### [EXERCICE 1]
Recopiez à l'identique, s'il vous plaît, les lignes des entrées ci-dessous, depuis le début des entrées jusqu'à la ligne contenant « as-PROmedia », celle-ci comprise.

### [EXTRAIT DU DOCUMENT]
□ □ □ □ □

UNION EUROPÉENNE • Quand les blogs inquiètent les eurodéputés
Un rapport d'une élue estonienne invite l'Assemblée de Strasbourg à encadrer plus strictement la blogosphère. L'hebdomadaire bulgare Kapital y voit une menace pour la liberté d'expression sur la Toile. DR
Le Parlement européen produit souvent des paradoxes et se retrouve encore plus souvent accusé d'être coupé des réalités du quotidien des citoyens européens. Mais, cette fois-ci, cette importante institution européenne s'attaque à un sujet qui se trouve au cœur de la société civile moderne : elle considère la blogosphère comme dangereuse et envisage de voter une mesure encadrant cet espace de libre expression.
L'idée vient d'une députée socialiste estonienne, Marianne Mikko, auteur d'un rapport sur la question qui vient d'être publié à Strasbourg. "Jusqu'à présent, la blogosphère était un espace de bonnes intentions, avec un discours relativement franc et ouvert, peut-on y lire. Beaucoup de gens font confiance aux blogs. Cependant, du fait de leur banalisation et de leur multiplication, les blogs sont également utilisés par des personnes de moins en moins scrupuleuses."
Pour que la blogosphère reste un espace de bonnes intentions, l'eurodéputée préconise dans son rapport l'introduction d'un "indice de qualité, pour qu'il soit clair pour tout le monde qui écrit et pour quelle raison". Dans la même veine, son texte estime que si "jusqu'à présent, nous n'avons pas considéré les blogueurs comme une menace, ces derniers peuvent polluer considérablement le cyberespace".
Les eurodéputés sont connus pour leurs capacités à produire des rapports fantaisistes, truffés de formules vides. Le rapport de la députée Mikko a reçu, en revanche, le feu vert de la commission de la Culture et de l'Education et sera bientôt voté en séance plénière du Parlement. Soyons clairs. S'il passe, cela ne veut pas dire que la législation européenne va désormais limiter la liberté d'expression sur le Net. Mais, politiquement, ce rapport ouvre justement la voie à de telles restrictions.
Mais, avant d'en arriver là, posons-nous la question de savoir sur quelles bases la Commission européenne peut juger à notre place de la qualité de ce que nous lisons ou écrivons sur Internet. Sur quelles bases jugera Strasbourg de la bonne foi ou non d'une opinion.

□ □ □ □ □

### [DONNÉES D'ENTRÉE]
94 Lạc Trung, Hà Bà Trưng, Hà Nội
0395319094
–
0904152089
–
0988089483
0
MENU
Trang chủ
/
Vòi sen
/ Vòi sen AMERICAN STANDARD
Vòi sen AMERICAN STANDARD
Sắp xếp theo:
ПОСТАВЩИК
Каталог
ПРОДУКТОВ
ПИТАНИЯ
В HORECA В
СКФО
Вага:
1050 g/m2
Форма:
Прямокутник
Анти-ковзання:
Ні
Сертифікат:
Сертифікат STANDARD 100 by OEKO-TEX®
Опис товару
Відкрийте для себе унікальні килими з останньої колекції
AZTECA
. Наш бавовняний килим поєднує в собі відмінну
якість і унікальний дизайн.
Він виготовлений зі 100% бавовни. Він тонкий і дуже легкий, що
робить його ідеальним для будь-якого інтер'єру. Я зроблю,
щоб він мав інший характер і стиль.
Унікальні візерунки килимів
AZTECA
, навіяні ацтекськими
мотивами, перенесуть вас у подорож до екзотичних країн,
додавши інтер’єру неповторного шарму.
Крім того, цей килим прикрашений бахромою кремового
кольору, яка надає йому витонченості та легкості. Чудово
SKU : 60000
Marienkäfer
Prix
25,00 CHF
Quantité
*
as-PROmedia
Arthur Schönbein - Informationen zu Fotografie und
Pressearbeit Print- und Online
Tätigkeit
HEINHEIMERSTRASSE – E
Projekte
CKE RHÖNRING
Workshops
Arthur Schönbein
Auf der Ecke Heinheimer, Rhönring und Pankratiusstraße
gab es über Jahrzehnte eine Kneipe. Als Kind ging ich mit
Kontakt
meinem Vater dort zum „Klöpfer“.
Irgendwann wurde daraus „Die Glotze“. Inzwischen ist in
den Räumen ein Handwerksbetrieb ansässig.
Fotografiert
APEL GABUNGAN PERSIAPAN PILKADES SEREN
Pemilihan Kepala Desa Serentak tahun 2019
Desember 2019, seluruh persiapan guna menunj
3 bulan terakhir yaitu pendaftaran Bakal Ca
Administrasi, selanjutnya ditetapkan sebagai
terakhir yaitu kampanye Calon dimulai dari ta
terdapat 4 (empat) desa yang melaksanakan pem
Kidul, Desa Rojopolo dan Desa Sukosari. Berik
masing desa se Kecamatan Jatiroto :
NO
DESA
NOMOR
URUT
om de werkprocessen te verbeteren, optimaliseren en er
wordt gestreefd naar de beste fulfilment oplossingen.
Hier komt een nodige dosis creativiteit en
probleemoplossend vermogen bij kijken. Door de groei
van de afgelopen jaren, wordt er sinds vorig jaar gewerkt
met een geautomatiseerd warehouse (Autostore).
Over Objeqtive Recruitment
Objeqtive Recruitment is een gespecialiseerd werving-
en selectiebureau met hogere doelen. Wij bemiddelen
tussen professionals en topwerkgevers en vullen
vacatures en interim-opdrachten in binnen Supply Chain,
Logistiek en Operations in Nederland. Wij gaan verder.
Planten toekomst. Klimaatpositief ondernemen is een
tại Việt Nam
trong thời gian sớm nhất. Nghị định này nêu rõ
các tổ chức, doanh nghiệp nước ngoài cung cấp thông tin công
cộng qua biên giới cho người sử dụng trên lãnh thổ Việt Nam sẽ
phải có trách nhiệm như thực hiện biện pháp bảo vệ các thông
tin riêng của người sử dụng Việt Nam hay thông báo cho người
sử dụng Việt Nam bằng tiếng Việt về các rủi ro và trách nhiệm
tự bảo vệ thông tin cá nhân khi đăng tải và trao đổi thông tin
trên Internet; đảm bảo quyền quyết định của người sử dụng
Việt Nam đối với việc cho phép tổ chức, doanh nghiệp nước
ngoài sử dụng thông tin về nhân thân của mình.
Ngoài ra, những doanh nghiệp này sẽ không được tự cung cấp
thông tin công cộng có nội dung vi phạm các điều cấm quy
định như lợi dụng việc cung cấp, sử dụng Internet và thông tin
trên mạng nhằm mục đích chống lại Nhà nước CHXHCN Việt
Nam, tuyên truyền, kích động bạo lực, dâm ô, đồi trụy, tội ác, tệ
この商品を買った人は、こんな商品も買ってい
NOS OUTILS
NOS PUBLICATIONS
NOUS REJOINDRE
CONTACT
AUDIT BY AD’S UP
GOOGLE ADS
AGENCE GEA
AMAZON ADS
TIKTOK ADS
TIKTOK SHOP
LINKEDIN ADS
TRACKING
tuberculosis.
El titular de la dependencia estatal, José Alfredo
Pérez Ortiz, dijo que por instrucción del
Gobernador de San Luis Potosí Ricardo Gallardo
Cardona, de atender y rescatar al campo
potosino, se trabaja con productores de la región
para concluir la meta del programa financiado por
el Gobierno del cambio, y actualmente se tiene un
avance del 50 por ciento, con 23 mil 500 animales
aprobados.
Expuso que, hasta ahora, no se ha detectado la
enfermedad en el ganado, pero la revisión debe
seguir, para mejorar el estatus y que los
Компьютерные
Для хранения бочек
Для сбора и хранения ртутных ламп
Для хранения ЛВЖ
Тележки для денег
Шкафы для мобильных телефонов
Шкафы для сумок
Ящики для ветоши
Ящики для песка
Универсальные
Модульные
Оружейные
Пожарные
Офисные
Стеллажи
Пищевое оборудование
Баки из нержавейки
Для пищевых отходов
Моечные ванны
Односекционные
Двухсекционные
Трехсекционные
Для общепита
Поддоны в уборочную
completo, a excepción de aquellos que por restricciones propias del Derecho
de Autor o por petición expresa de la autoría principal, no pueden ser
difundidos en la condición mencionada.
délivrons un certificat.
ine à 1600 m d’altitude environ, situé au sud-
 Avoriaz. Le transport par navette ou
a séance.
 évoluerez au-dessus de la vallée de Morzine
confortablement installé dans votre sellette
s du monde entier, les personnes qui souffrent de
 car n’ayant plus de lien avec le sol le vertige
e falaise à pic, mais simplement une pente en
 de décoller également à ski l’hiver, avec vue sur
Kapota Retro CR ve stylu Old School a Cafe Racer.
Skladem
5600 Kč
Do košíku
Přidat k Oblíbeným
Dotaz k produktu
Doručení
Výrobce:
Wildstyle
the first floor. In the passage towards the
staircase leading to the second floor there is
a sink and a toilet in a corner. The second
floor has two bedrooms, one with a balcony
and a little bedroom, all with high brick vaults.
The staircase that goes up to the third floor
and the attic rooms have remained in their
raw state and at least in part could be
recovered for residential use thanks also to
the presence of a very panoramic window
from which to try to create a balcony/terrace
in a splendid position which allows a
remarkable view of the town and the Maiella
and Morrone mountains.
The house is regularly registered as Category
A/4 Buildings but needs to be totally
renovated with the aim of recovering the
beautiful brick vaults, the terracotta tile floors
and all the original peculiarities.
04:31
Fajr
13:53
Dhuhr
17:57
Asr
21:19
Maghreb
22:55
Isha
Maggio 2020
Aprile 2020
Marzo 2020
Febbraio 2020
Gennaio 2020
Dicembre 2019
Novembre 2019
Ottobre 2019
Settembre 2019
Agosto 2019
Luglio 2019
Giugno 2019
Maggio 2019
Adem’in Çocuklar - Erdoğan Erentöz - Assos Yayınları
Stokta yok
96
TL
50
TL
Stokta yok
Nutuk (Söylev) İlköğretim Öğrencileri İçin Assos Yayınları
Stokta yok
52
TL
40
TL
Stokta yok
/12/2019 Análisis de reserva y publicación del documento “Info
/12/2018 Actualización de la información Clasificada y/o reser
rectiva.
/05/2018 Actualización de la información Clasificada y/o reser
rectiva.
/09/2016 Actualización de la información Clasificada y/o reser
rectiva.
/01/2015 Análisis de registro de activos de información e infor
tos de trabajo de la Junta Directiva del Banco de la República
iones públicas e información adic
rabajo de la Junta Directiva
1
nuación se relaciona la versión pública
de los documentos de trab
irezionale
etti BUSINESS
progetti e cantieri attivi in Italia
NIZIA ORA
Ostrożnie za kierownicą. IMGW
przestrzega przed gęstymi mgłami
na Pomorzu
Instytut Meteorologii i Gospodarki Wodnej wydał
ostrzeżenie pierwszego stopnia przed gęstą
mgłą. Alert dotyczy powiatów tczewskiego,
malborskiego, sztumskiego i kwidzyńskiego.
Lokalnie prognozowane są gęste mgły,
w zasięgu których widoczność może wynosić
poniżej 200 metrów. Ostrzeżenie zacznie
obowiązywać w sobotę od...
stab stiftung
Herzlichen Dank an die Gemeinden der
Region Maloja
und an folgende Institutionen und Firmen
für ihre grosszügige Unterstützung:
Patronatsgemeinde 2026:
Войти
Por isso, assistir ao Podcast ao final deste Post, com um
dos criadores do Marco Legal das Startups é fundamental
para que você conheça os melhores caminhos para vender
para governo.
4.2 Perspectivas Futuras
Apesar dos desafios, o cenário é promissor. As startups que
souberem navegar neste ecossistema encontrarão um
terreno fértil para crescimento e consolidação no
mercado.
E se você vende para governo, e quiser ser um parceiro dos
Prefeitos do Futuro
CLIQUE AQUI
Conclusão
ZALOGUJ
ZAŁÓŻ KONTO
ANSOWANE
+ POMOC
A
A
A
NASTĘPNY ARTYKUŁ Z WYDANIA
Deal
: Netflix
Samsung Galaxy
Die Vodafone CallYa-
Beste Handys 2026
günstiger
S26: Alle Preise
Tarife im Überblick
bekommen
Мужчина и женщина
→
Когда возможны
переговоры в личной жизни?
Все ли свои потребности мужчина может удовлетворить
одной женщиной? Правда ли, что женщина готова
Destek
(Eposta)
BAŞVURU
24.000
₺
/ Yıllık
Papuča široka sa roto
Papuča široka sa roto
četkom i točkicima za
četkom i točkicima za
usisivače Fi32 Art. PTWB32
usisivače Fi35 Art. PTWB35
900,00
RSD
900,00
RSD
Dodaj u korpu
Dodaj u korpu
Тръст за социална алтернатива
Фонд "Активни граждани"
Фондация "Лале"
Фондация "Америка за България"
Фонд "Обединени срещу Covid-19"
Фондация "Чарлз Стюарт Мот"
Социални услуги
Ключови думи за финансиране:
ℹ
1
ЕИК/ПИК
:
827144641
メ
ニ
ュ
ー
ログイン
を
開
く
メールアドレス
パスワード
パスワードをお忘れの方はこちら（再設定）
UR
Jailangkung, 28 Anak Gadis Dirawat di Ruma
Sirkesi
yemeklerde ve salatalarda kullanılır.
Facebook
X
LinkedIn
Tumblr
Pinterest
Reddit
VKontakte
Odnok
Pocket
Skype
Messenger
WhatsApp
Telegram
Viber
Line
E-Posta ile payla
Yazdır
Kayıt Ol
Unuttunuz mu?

□ □ □ □ □

### [EXERCICE 2]
Pour chacune des affirmations suivantes, indiquez par oui ou par non si elle concorde avec l'article ci-dessus sur les eurodéputés et les blogs, et citez textuellement les mots de l'article qui tranchent. (a) Marianne Mikko est une députée socialiste estonienne. (b) La commission de la Culture et de l'Education a rejeté le rapport. (c) Le rapport recommande d'introduire un indice de qualité.

### [RÉPONSE 1]
94 Lạc Trung, Hà Bà Trưng, Hà Nội
0395319094
–
0904152089
–
0988089483
0
MENU
Trang chủ
/
Vòi sen
/ Vòi sen AMERICAN STANDARD
Vòi sen AMERICAN STANDARD
Sắp xếp theo:
ПОСТАВЩИК
Каталог
ПРОДУКТОВ
ПИТАНИЯ
В HORECA В
СКФО
Вага:
1050 g/m2
Форма:
Прямокутник
Анти-ковзання:
Ні
Сертифікат:
Сертифікат STANDARD 100 by OEKO-TEX®
Опис товару
Відкрийте для себе унікальні килими з останньої колекції
AZTECA
. Наш бавовняний килим поєднує в собі відмінну
якість і унікальний дизайн.
Він виготовлений зі 100% бавовни. Він тонкий і дуже легкий, що
робить його ідеальним для будь-якого інтер'єру. Я зроблю,
щоб він мав інший характер і стиль.
Унікальні візерунки килимів
AZTECA
, навіяні ацтекськими
мотивами, перенесуть вас у подорож до екзотичних країн,
додавши інтер’єру неповторного шарму.
Крім того, цей килим прикрашений бахромою кремового
кольору, яка надає йому витонченості та легкості. Чудово
SKU : 60000
Marienkäfer
Prix
25,00 CHF
Quantité
*
as-PROmedia

### [RÉPONSE 2]
(a) Oui : « une députée socialiste estonienne, Marianne Mikko ».
(b) Non : « a reçu, en revanche, le feu vert de la commission de la Culture et de l'Education ».
(c) Oui : « l'introduction d'un "indice de qualité ».